随后,鲍里斯·叶利钦的声音在会议厅回荡:“也许这是历史上第一次真正有机会终结威权主义,粉碎极权主义主要信息资源的线上正义秩序,无论新秩序采取何种形式。”随后,他宣布俄罗斯最后十名政治犯已被赦免:“自由的俄罗斯不再有意识形态的囚犯。”每个人都感觉到这些话的极端重要性。
鲍里斯·叶利钦
……
我用一张小桌子招待参加会议的领导。

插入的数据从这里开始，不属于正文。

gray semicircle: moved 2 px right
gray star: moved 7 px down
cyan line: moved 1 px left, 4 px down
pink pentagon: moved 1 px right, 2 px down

乔治坐在我的右边,鲍里斯·叶利钦坐在我的左边。我轻轻拍了拍杯子,站起来说:“今天,我们很高兴第一次以这种方式见面,就像阿拉伯谚语说的,一起分享面包和盐。”但是我忘了举杯祝福各位贵宾的健康,于是坐了下来。我感到非常尴尬,向鲍里斯·叶利钦道歉。“没关系。”他对我说:“重要的是这张桌子充满了友好的气氛。”
……
1992年1月31日下午,在最后一次会议之后,我会见了中国总理李鹏。他礼貌地告诉我要区分国际战争和内战。他提到了联合国在传统战争中的作用,在传统战争中,一个国家越过国际公认的边界攻击另一个国家。中国坚持认为,联合国介入任何内部冲突都将侵犯有关国家的主权。毫无疑问,李鹏主要考虑的是台湾省和西藏。但是,无论问题发生在哪里,中国都将坚持不干涉内政的严格原则。
加利和江泽民合影
当我想到李鹏的话时,我认为更大的问题是,尽管目前的大多数冲突实际上发生在一个国家的边界内,但可以合理地说,其中许多冲突威胁到国际和平与安全的更广泛利益。